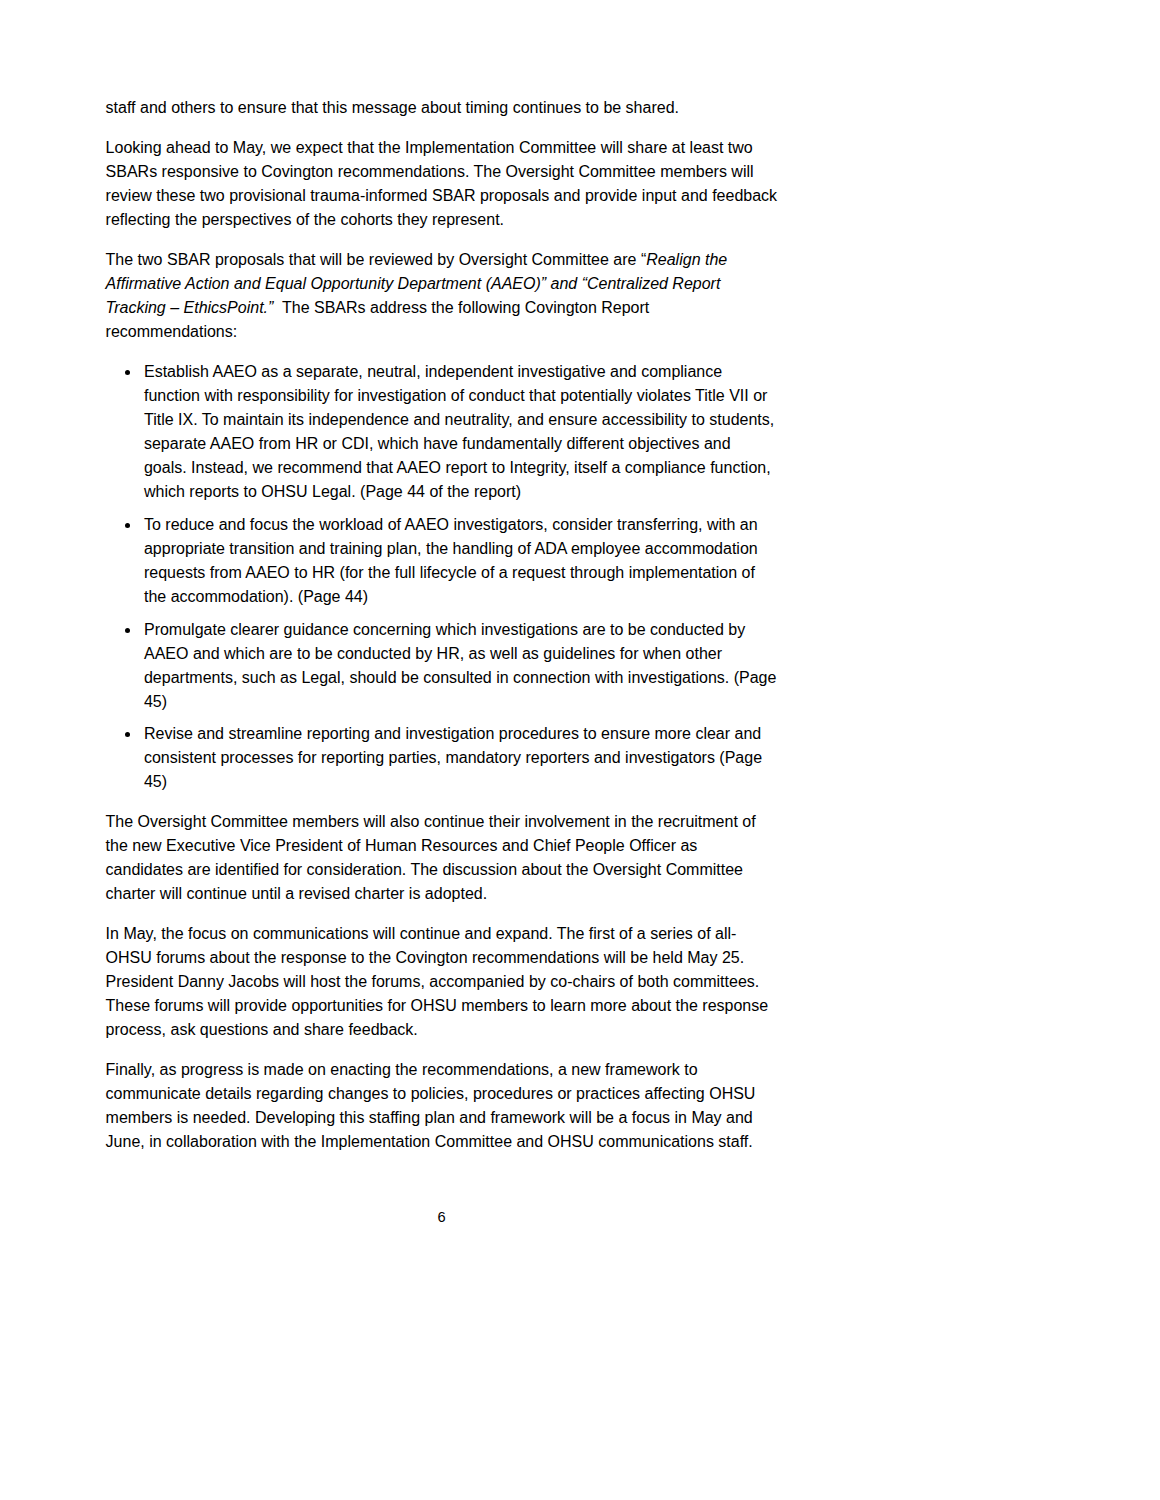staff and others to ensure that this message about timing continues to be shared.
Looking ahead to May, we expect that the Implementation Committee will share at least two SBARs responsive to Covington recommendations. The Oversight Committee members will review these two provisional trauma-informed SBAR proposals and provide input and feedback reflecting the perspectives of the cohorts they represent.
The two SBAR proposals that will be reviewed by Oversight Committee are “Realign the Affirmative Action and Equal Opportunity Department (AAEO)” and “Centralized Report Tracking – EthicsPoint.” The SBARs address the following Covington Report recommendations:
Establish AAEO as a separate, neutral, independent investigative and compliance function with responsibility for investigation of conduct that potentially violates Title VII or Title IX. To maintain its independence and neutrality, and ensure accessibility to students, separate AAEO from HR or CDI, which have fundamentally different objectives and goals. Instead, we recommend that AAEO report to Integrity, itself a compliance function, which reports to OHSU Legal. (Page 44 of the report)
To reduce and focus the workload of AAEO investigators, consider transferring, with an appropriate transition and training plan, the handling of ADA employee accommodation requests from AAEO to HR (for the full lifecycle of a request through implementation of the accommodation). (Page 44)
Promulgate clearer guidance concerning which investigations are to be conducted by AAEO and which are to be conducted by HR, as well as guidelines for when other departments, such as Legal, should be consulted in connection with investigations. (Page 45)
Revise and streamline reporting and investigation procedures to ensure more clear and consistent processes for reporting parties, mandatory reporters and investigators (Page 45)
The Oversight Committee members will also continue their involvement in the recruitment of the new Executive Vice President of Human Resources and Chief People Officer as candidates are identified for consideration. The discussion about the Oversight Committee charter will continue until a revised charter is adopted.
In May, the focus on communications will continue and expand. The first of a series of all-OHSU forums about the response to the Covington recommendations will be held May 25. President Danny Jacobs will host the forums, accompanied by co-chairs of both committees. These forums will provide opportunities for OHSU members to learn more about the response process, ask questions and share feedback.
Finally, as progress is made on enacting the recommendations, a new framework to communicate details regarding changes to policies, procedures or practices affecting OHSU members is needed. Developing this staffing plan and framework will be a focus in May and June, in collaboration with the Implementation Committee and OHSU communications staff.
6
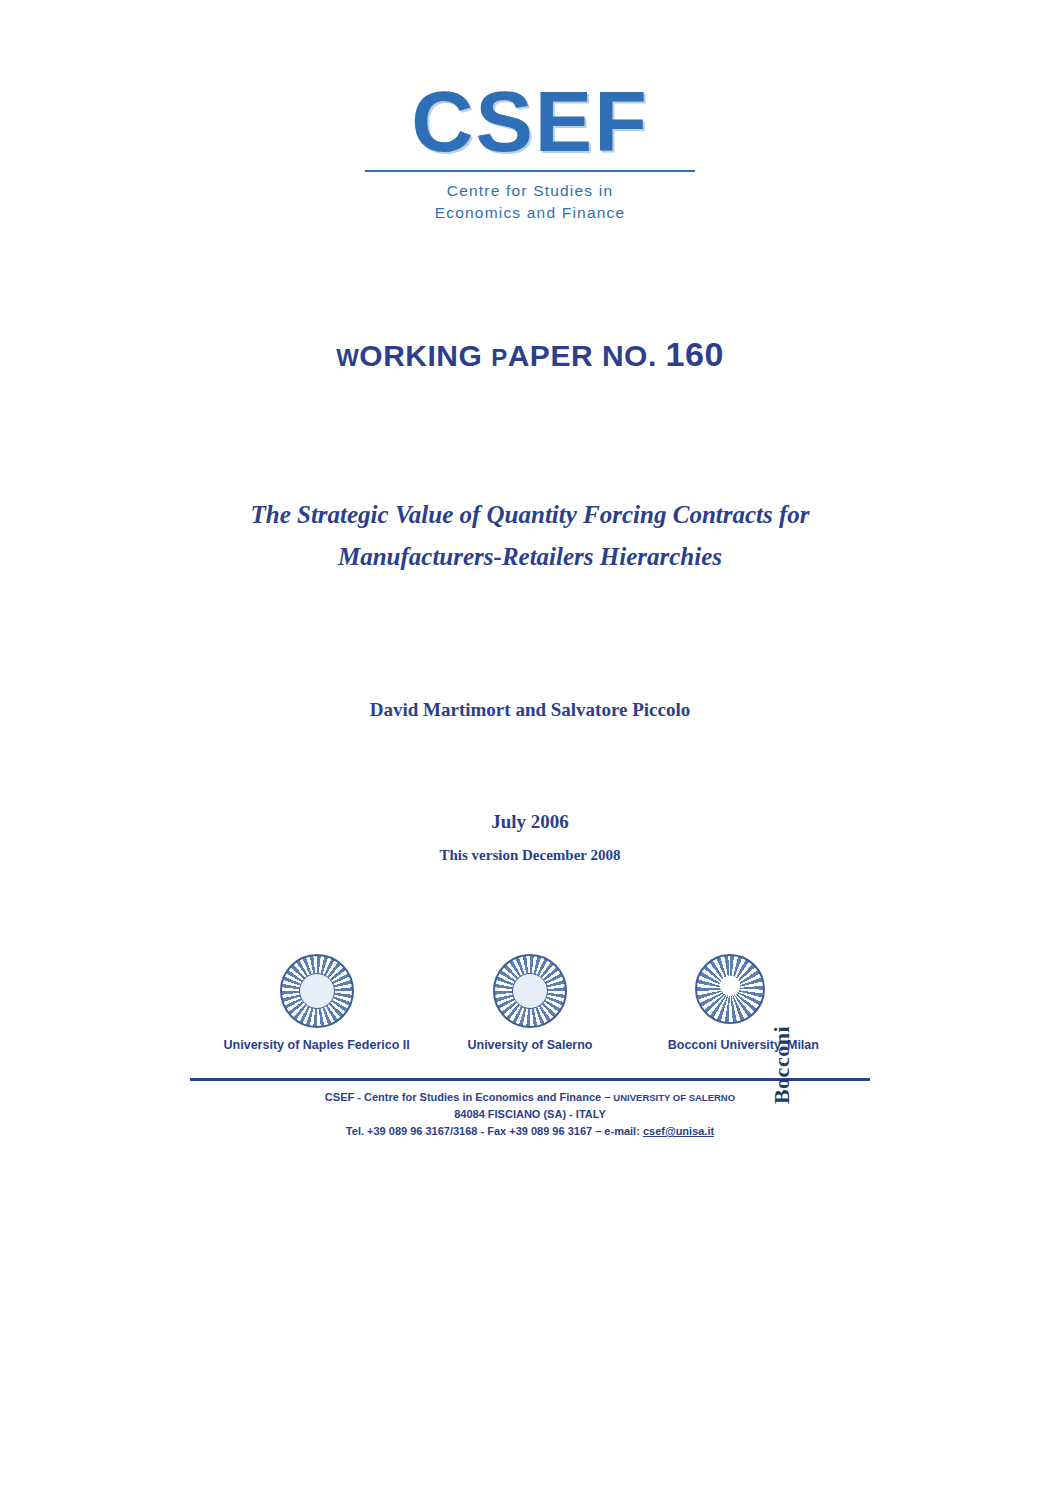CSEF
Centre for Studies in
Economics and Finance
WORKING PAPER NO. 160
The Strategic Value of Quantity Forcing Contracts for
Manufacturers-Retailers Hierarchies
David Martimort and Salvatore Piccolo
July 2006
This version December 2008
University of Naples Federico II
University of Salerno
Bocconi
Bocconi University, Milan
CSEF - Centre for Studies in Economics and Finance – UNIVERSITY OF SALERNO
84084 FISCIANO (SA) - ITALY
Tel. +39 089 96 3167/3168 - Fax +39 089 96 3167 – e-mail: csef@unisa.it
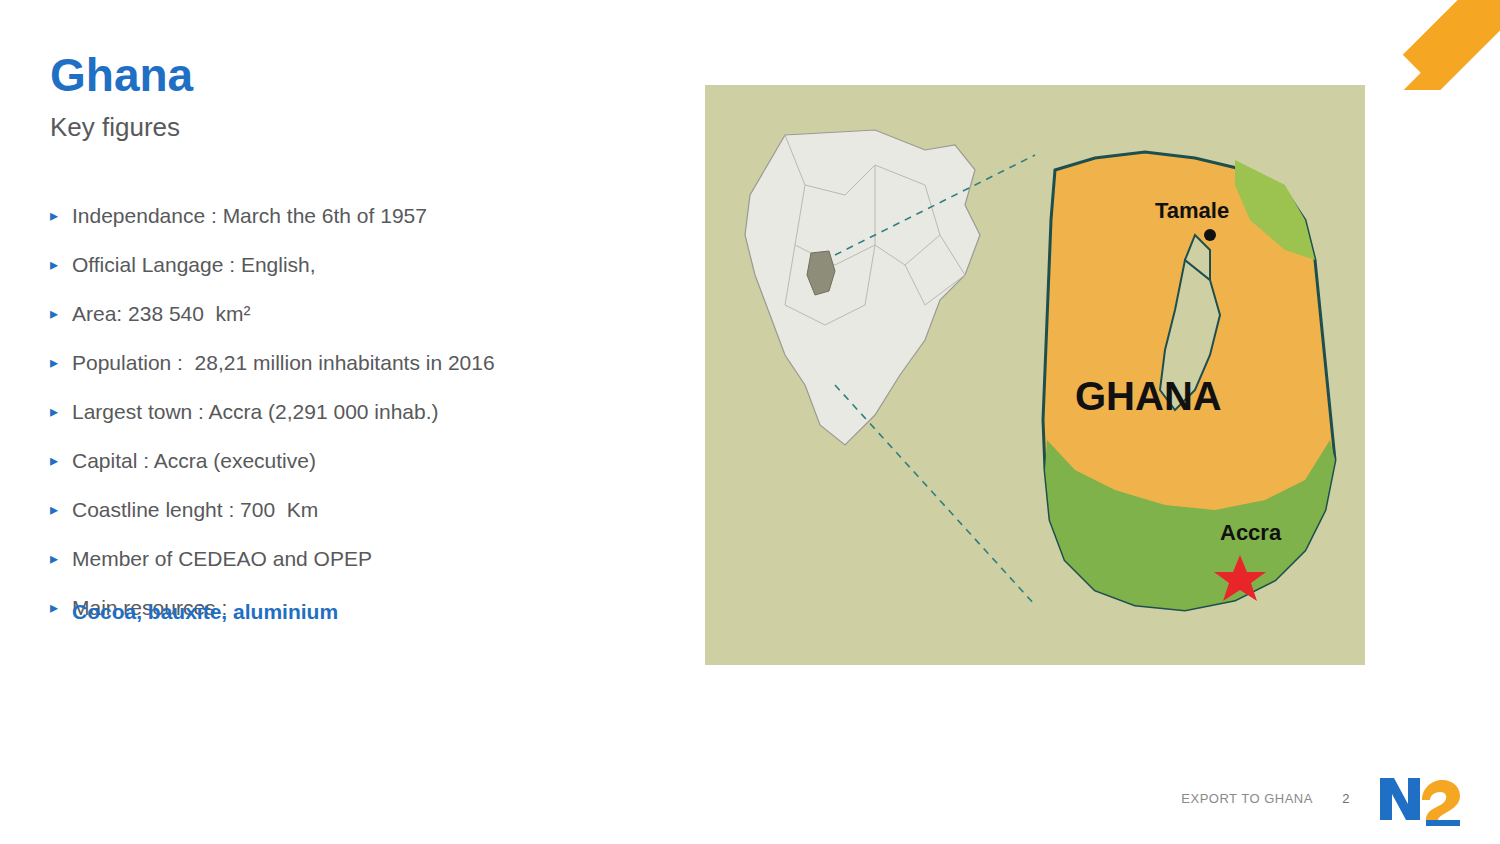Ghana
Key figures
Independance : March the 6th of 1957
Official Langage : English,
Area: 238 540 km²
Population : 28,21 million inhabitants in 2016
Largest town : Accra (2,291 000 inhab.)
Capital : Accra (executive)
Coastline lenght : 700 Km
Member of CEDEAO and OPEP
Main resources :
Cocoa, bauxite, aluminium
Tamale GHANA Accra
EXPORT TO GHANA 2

* **To do**
Work from the entries above. Set down exactly and only the lines from the line with "This version December 2008" to the line with "Key figures", both included, and leave the pictures out.

* **Exercise output**
This version December 2008
University of Naples Federico II
University of Salerno
Bocconi
Bocconi University, Milan
CSEF - Centre for Studies in Economics and Finance – UNIVERSITY OF SALERNO
84084 FISCIANO (SA) - ITALY
Tel. +39 089 96 3167/3168 - Fax +39 089 96 3167 – e-mail: csef@unisa.it
Ghana
Key figures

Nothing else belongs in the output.